Origins

Origins of data compression

Data compression began as a simple observation: common things deserve shorter descriptions.

Short version

Compression is the art of representing information with fewer bits. Sometimes it keeps everything exactly, which is called lossless compression. Sometimes it removes details that are considered less important, which is called lossy compression.
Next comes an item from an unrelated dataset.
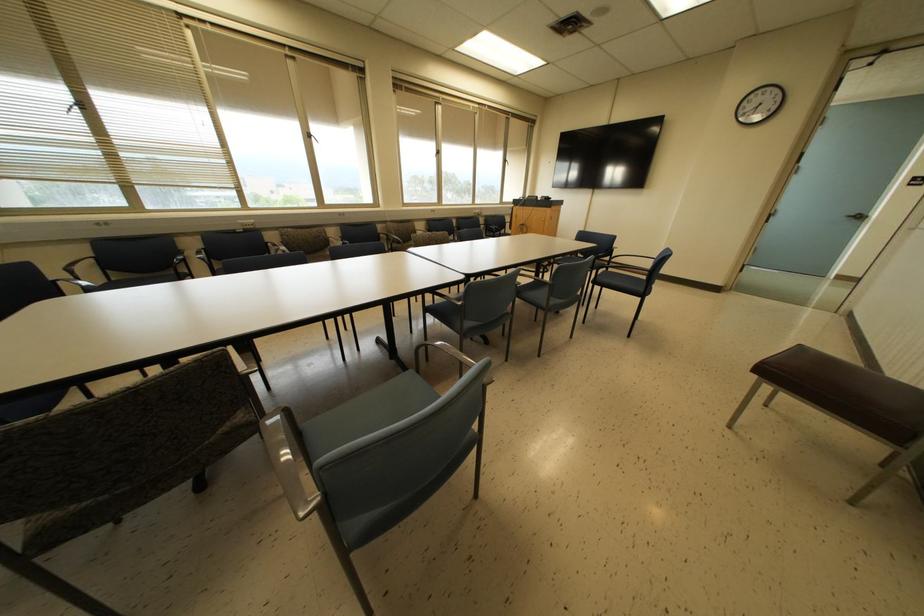
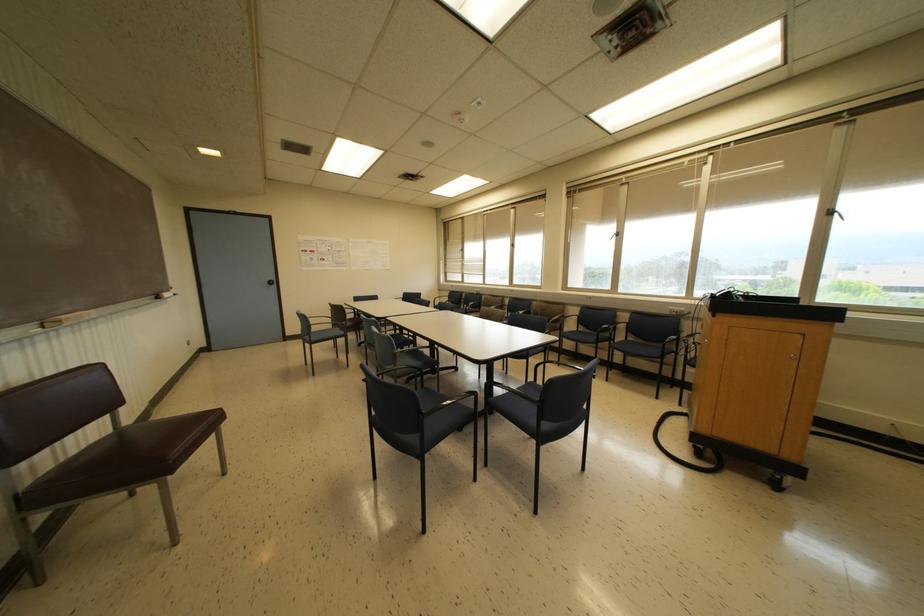
Find the pixel in the second image that matches point 438,152 in the first image.

(617, 233)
Modern codecs use both ideas. A video codec may predict what changes from frame to frame, transform image detail into frequency information, quantize less-visible detail, and then use entropy coding to store the result efficiently.

A short timeline

1830s: Morse code Common letters are given shorter signals, making it an early practical example of variable-length coding.
1948: Information theory Claude Shannon gives engineers a mathematical way to talk about information, uncertainty, and limits of compression.
1949: Shannon-Fano coding Claude Shannon and Robert Fano describe probability-based variable-length codes.
1952: Huffman coding David A. Huffman publishes an optimal method for constructing minimum-redundancy prefix codes.
1970s: LZ77 and LZ78 Abraham Lempel and Jacob Ziv publish dictionary-style compression methods that influence ZIP, GIF, PNG, and many general-purpose compressors.
1980s onward: media codecs Audio, image, and video codecs combine prediction, transforms, psychoacoustics, quantization, and entropy coding.

The big idea

Most real-world data contains patterns. Text repeats letters and words. Images contain flat areas and repeated textures. Video frames resemble the frames before and after them. Audio has frequencies and masking effects that human hearing does not treat equally.
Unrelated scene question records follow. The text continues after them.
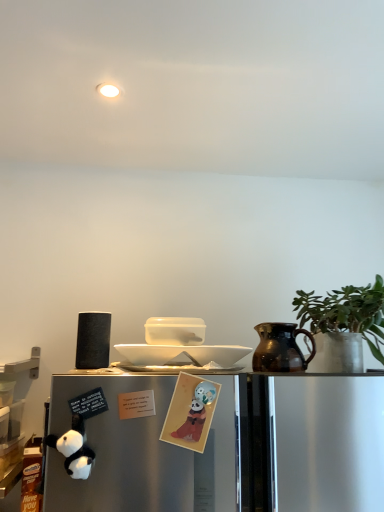
Question: Is white glossy plate at center to the right of green matte plant at right from the viewer's perspective?

Choices:
 (A) no
 (B) yes

Answer: (A)

Question: From a real-world perspective, is white glossy plate at center beneath green matte plant at right?

Choices:
 (A) no
 (B) yes

Answer: (B)

Question: Does white glossy plate at center have a larger size compared to green matte plant at right?

Choices:
 (A) yes
 (B) no

Answer: (B)

Question: Does white glossy plate at center have a lesser width compared to green matte plant at right?

Choices:
 (A) no
 (B) yes

Answer: (B)

Question: Considering the relative sizes of white glossy plate at center and green matte plant at right in the image provided, is white glossy plate at center taller than green matte plant at right?

Choices:
 (A) yes
 (B) no

Answer: (B)

Question: Is point (203, 395) closer or farther from the camera than point (306, 362)?

Choices:
 (A) closer
 (B) farther

Answer: (A)

Question: Considering the relative positions of matte paper card at center, which appears as the first toy when viewed from the right, and brown glazed jug at right in the image provided, is matte paper card at center, which appears as the first toy when viewed from the right, to the left or to the right of brown glazed jug at right?

Choices:
 (A) left
 (B) right

Answer: (A)

Question: Looking at the image, does matte paper card at center, which appears as the first toy when viewed from the right, seem bigger or smaller compared to brown glazed jug at right?

Choices:
 (A) small
 (B) big

Answer: (A)

Question: From the image's perspective, is matte paper card at center, which is the 2th toy from left to right, positioned above or below brown glazed jug at right?

Choices:
 (A) below
 (B) above

Answer: (A)

Question: Is white plush panda at lower left, the 2th toy when ordered from right to left, inside or outside of green matte plant at right?

Choices:
 (A) inside
 (B) outside

Answer: (B)

Question: Is white plush panda at lower left, which is counted as the first toy, starting from the left, taller or shorter than green matte plant at right?

Choices:
 (A) short
 (B) tall

Answer: (A)

Question: Would you say white plush panda at lower left, the 2th toy when ordered from right to left, is to the left or to the right of green matte plant at right in the picture?

Choices:
 (A) left
 (B) right

Answer: (A)

Question: Relative to green matte plant at right, is white plush panda at lower left, which is counted as the first toy, starting from the left, in front or behind?

Choices:
 (A) front
 (B) behind

Answer: (A)

Question: Choose the correct answer: Is matte paper card at center, which appears as the first toy when viewed from the right, inside white glossy plate at center or outside it?

Choices:
 (A) inside
 (B) outside

Answer: (B)

Question: Considering the positions of point (195, 419) and point (226, 355), is point (195, 419) closer or farther from the camera than point (226, 355)?

Choices:
 (A) closer
 (B) farther

Answer: (A)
Compression works by exploiting these patterns. The cleaner the pattern, the more easily it can be described in fewer bits.

Lossless Restores the original data exactly.
Lossy Trades perfect reconstruction for much smaller files.
Entropy coding Uses shorter codes for more likely symbols.

Why this matters for codecs

When people compare MP3, AAC, Opus, H.264, H.265, AV1, FLAC, or WAV, they are often comparing different answers to the same old question: how can we keep the useful information while spending fewer bits?

That is why a codec page is easier to understand once you know the roots of compression. Codecs are not magic. They are layers of practical tricks built on older mathematical ideas.